Both boards have confirmed that final due diligence is underway and further announcements will be made when appropriate. Greencore retains the right to waive certain pre-conditions but emphasises that a formal Rule 2.7 offer will only proceed upon satisfaction of all required terms.
What does this mean for the UK convenience food industry?
The proposed merger comes at a time when the UK convenience food sector is undergoing structural transformation. Consumer habits have shifted in favour of fresh, healthy, and ready-to-eat food options that save time without compromising quality. Retailers are also increasingly reliant on strategic suppliers capable of co-developing new product lines and adapting to emerging trends.
A combined Greencore-Bakkavor group would be well-positioned to meet these demands. Their integrated capabilities would enable faster product development cycles, greater investment in sustainable packaging and plant-based alternatives, and enhanced service to large UK grocers like Tesco, Sainsbury’s, and Marks & Spencer.
Moreover, the proposed merger highlights the return of strategic dealmaking to the UK’s food sector after a relatively quiet period post-Brexit and during the pandemic.

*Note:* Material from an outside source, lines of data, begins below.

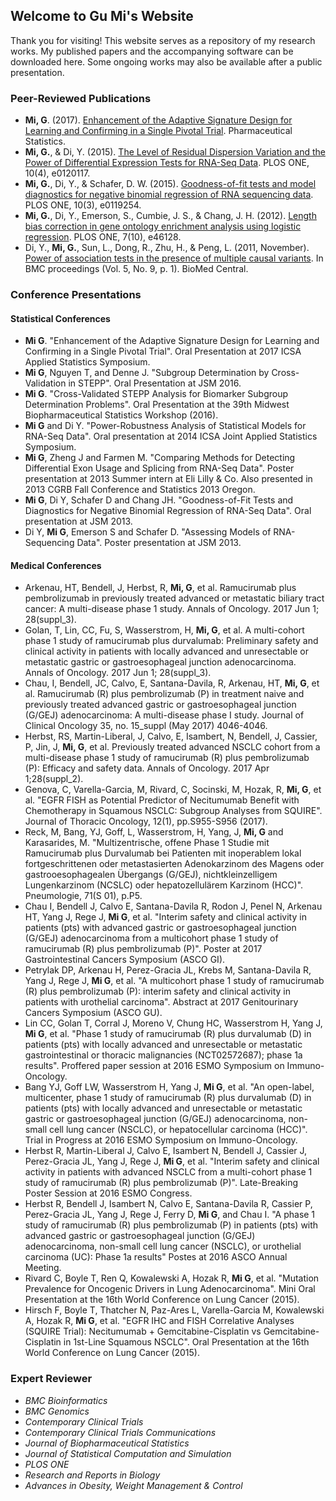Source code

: ## Welcome to Gu Mi's Website

Thank you for visiting! This website serves as a repository of my research works. My published papers and the accompanying software can be downloaded here. Some ongoing works may also be available after a public presentation.

### Peer-Reviewed Publications

* **Mi, G**. (2017). [Enhancement of the Adaptive Signature Design for Learning and Confirming in a Single Pivotal Trial](http://onlinelibrary.wiley.com/doi/10.1002/pst.1811/full). Pharmaceutical Statistics.
* **Mi, G.**, & Di, Y. (2015). [The Level of Residual Dispersion Variation and the Power of Differential Expression Tests for RNA-Seq Data](http://journals.plos.org/plosone/article?id=10.1371/journal.pone.0120117). PLOS ONE, 10(4), e0120117.
* **Mi, G.**, Di, Y., & Schafer, D. W. (2015). [Goodness-of-fit tests and model diagnostics for negative binomial regression of RNA sequencing data](http://journals.plos.org/plosone/article?id=10.1371/journal.pone.0119254). PLOS ONE, 10(3), e0119254.
* **Mi, G.**, Di, Y., Emerson, S., Cumbie, J. S., & Chang, J. H. (2012). [Length bias correction in gene ontology enrichment analysis using logistic regression](http://journals.plos.org/plosone/article?id=10.1371/journal.pone.0046128). PLOS ONE, 7(10), e46128.
* Di, Y., **Mi, G.**, Sun, L., Dong, R., Zhu, H., & Peng, L. (2011, November). [Power of association tests in the presence of multiple causal variants](http://bmcproc.biomedcentral.com/articles/10.1186/1753-6561-5-S9-S63). In BMC proceedings (Vol. 5, No. 9, p. 1). BioMed Central.

### Conference Presentations

#### Statistical Conferences

* **Mi G**. "Enhancement of the Adaptive Signature Design for Learning and Confirming in a Single Pivotal Trial". Oral Presentation at 2017 ICSA Applied Statistics Symposium.
* **Mi G**, Nguyen T, and Denne J. "Subgroup Determination by Cross-Validation in STEPP". Oral Presentation at JSM 2016.
* **Mi G**. "Cross-Validated STEPP Analysis for Biomarker Subgroup Determination Problems". Oral Presentation at the 39th Midwest Biopharmaceutical Statistics Workshop (2016).
* **Mi G** and Di Y. "Power-Robustness Analysis of Statistical Models for RNA-Seq Data". Oral presentation at 2014 ICSA Joint Applied Statistics Symposium.
* **Mi G**, Zheng J and Farmen M. "Comparing Methods for Detecting Differential Exon Usage and Splicing from RNA-Seq Data". Poster presentation at 2013 Summer intern at Eli Lilly & Co. Also presented in 2013 CGRB Fall Conference and Statistics 2013 Oregon.
* **Mi G**, Di Y, Schafer D and Chang JH. "Goodness-of-Fit Tests and Diagnostics for Negative Binomial Regression of RNA-Seq Data". Oral presentation at JSM 2013.
* Di Y, **Mi G**, Emerson S and Schafer D. "Assessing Models of RNA-Sequencing Data". Poster presentation at JSM 2013.

#### Medical Conferences

* Arkenau, HT, Bendell, J, Herbst, R, **Mi, G**, et al. Ramucirumab plus pembrolizumab in previously treated advanced or metastatic biliary tract cancer: A multi-disease phase 1 study. Annals of Oncology. 2017 Jun 1; 28(suppl_3).
* Golan, T, Lin, CC, Fu, S, Wasserstrom, H, **Mi, G**, et al. A multi-cohort phase 1 study of ramucirumab plus durvalumab: Preliminary safety and clinical activity in patients with locally advanced and unresectable or metastatic gastric or gastroesophageal junction adenocarcinoma. Annals of Oncology. 2017 Jun 1; 28(suppl_3).
* Chau, I, Bendell, JC, Calvo, E, Santana-Davila, R, Arkenau, HT, **Mi, G**, et al. Ramucirumab (R) plus pembrolizumab (P) in treatment naive and previously treated advanced gastric or gastroesophageal junction (G/GEJ) adenocarcinoma: A multi-disease phase I study. Journal of Clinical Oncology 35, no. 15_suppl (May 2017) 4046-4046.
* Herbst, RS, Martin-Liberal, J, Calvo, E, Isambert, N, Bendell, J, Cassier, P, Jin, J, **Mi, G**, et al. Previously treated advanced NSCLC cohort from a multi-disease phase 1 study of ramucirumab (R) plus pembrolizumab (P): Efficacy and safety data. Annals of Oncology. 2017 Apr 1;28(suppl_2).
* Genova, C, Varella-Garcia, M, Rivard, C, Socinski, M, Hozak, R, **Mi, G**, et al. "EGFR FISH as Potential Predictor of Necitumumab Benefit with Chemotherapy in Squamous NSCLC: Subgroup Analyses from SQUIRE". Journal of Thoracic Oncology, 12(1), pp.S955-S956 (2017).
* Reck, M, Bang, YJ, Goff, L, Wasserstrom, H, Yang, J, **Mi, G** and Karasarides, M. "Multizentrische, offene Phase 1 Studie mit Ramucirumab plus Durvalumab bei Patienten mit inoperablem lokal fortgeschrittenen oder metastasierten Adenokarzinom des Magens oder gastrooesophagealen Übergangs (G/GEJ), nichtkleinzelligem Lungenkarzinom (NCSLC) oder hepatozellulärem Karzinom (HCC)". Pneumologie, 71(S 01), p.P5.
* Chau I, Bendell J, Calvo E, Santana-Davila R, Rodon J, Penel N, Arkenau HT, Yang J, Rege J, **Mi G**, et al. "Interim safety and clinical activity in patients (pts) with advanced gastric or gastroesophageal junction (G/GEJ) adenocarcinoma from a multicohort phase 1 study of ramucirumab (R) plus pembrolizumab (P)". Poster at 2017 Gastrointestinal Cancers Symposium (ASCO GI).
* Petrylak DP, Arkenau H, Perez-Gracia JL, Krebs M, Santana-Davila R, Yang J, Rege J, **Mi G**, et al. "A multicohort phase 1 study of ramucirumab (R) plus pembrolizumab (P): interim safety and clinical activity in patients with urothelial carcinoma". Abstract at 2017 Genitourinary Cancers Symposium (ASCO GU).
* Lin CC, Golan T, Corral J, Moreno V, Chung HC, Wasserstrom H, Yang J, **Mi G**, et al. "Phase 1 study of ramucirumab (R) plus durvalumab (D) in patients (pts) with locally advanced and unresectable or metastatic gastrointestinal or thoracic malignancies (NCT02572687); phase 1a results". Proffered paper session at 2016 ESMO Symposium on Immuno-Oncology.
* Bang YJ, Goff LW, Wasserstrom H, Yang J, **Mi G**, et al. "An open-label, multicenter, phase 1 study of ramucirumab (R) plus durvalumab (D) in patients (pts) with locally advanced and unresectable or metastatic gastric or gastroesophageal junction (G/GEJ) adenocarcinoma, non-small cell lung cancer (NSCLC), or hepatocellular carcinoma (HCC)". Trial in Progress at 2016 ESMO Symposium on Immuno-Oncology.
* Herbst R, Martin-Liberal J, Calvo E, Isambert N, Bendell J, Cassier J, Perez-Gracia JL, Yang J, Rege J, **Mi G**, et al. "Interim safety and clinical activity in patients with advanced NSCLC from a multi-cohort phase 1 study of ramucirumab (R) plus pembrolizumab (P)". Late-Breaking Poster Session at 2016 ESMO Congress.
* Herbst R, Bendell J, Isambert N, Calvo E, Santana-Davila R, Cassier P, Perez-Gracia JL, Yang J, Rege J, Ferry D, **Mi G**, and Chau I. "A phase 1 study of ramucirumab (R) plus pembrolizumab (P) in patients (pts) with advanced gastric or gastroesophageal junction (G/GEJ) adenocarcinoma, non-small cell lung cancer (NSCLC), or urothelial carcinoma (UC): Phase 1a results" Postes at 2016 ASCO Annual Meeting.
* Rivard C, Boyle T, Ren Q, Kowalewski A, Hozak R,  **Mi G**, et al. "Mutation Prevalence for Oncogenic Drivers in Lung Adenocarcinoma". Mini Oral Presentation at the 16th World Conference on Lung Cancer (2015).
* Hirsch F, Boyle T, Thatcher N, Paz-Ares L, Varella-Garcia M, Kowalewski A, Hozak R, **Mi G**, et al. "EGFR IHC and FISH Correlative Analyses (SQUIRE Trial): Necitumumab + Gemcitabine-Cisplatin vs Gemcitabine-Cisplatin in 1st-Line Squamous NSCLC". Oral Presentation at the 16th World Conference on Lung Cancer (2015).

### Expert Reviewer

* *BMC Bioinformatics*
* *BMC Genomics*
* *Contemporary Clinical Trials*
* *Contemporary Clinical Trials Communications*
* *Journal of Biopharmaceutical Statistics*
* *Journal of Statistical Computation and Simulation*
* *PLOS ONE*
* *Research and Reports in Biology*
* *Advances in Obesity, Weight Management & Control*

If successful, this transaction could encourage other mid-cap food manufacturers to explore M&A as a route to scale, resilience, and growth.
For investors, the deal offers mixed prospects. Bakkavor shareholders may see short-term gains from the premium valuation and longer-term benefits if synergy targets are met. For Greencore investors, the outcome hinges on integration execution, cost discipline, and the timing of synergy realisation. While the stock has softened post-announcement, a successful deal could position the company as a dominant force in chilled food manufacturing.
With multiple regulatory and shareholder steps still pending, the proposed merger is far from guaranteed. However, the strategic alignment, complementary portfolios, and potential for meaningful synergies make this a deal that could redefine the contours of the UK convenience food landscape for years to come.